Mr Woolfenden told staff that the "fair and competitive 4% offer" was one of the highest one-year offers made in Tesco distribution for over 25 years. "This has been made in recognition of the extraordinary efforts of our colleagues throughout Covid-19," he said.

"It also reflects the impact of inflation as well as the competitiveness of the labour market for drivers and warehouse colleagues at this time.

"This offer represents a real-terms increase in your pay and will be backdated...

"Going beyond the 4% increase would not be sustainable and would prevent us from continuing to run the business efficiently which enables us to preserve and create jobs and invest in pay increases for the years to come."

The Unite union also said they were undertaking a nationwide strike ballot of 3,500 Tesco lorry driver and warehouse workers at the end of October due to the "offensive" pay offer at the Belfast, Didcot, Doncaster and Thurrock regional distribution centres.

Tesco customers who are signed up to its Delivery Saver service were able to book Christmas slots from 6am on November 16.

But shoppers expressing concern after they were placed in a queue of 300,000 people all trying to book their delivery.

Delivery Saver costs £7.99 per month and gives shoppers free deliveries on orders worth more than £40.

Other deliveries are charged a flat fee of £4.50, or £5.50 if you're ordering from a fulfilment centre.

A Tesco spokesman said: “Our distribution colleagues have worked tirelessly through the pandemic in order to keep products moving for customers.
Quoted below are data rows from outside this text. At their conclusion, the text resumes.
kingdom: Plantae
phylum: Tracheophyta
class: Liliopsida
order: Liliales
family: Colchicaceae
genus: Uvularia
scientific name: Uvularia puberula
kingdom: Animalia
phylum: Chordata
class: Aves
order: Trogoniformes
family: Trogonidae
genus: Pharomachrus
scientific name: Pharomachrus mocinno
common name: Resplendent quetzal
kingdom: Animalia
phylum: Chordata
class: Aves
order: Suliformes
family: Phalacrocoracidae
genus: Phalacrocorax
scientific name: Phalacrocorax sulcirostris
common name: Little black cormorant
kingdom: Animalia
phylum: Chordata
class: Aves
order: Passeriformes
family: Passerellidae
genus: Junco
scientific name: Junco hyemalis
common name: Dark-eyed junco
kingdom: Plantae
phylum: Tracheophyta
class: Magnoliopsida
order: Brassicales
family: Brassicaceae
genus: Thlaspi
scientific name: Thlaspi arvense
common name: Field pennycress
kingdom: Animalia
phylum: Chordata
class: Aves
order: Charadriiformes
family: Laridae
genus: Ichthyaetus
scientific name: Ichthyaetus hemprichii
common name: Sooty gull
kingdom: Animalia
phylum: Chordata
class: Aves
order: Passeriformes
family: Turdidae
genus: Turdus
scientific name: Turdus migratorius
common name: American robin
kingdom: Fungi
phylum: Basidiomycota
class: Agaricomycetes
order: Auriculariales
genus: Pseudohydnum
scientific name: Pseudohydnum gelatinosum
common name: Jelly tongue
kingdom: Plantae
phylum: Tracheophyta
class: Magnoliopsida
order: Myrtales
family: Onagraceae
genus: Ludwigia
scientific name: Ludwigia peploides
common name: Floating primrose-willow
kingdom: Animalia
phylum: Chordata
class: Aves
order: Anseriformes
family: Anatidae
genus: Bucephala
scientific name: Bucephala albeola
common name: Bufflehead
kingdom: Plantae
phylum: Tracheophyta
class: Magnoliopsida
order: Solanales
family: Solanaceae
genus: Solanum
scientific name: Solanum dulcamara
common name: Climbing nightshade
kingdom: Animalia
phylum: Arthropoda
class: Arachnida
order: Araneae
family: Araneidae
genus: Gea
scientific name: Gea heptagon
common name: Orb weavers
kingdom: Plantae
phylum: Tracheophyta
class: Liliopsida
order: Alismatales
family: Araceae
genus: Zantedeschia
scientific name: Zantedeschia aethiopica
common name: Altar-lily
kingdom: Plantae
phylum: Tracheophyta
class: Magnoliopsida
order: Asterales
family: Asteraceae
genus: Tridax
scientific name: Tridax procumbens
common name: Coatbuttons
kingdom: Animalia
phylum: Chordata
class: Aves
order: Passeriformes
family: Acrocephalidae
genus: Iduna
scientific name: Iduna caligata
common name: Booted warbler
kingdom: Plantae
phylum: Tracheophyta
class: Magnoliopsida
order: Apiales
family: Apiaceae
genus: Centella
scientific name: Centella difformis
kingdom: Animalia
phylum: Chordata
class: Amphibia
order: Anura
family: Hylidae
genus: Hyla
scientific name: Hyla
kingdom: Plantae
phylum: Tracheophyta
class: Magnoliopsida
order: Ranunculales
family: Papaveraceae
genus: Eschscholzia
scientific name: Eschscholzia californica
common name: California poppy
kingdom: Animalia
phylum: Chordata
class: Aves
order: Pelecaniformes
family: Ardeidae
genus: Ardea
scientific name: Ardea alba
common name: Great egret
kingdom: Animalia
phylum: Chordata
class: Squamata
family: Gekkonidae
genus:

The pay offer we have made is a fair recognition of this, and is one of the highest awards made within our distribution business in the last 25 years, building on our highly competitive pay and rewards package. 

"We welcome the decision by our colleagues at the sites who have voted against industrial action. We are disappointed that some have voted to proceed, and we have contingency plans in place to help mitigate any impacts. We have worked hard to deliver Christmas for our customers and are confident we will be able to fulfil our plans.”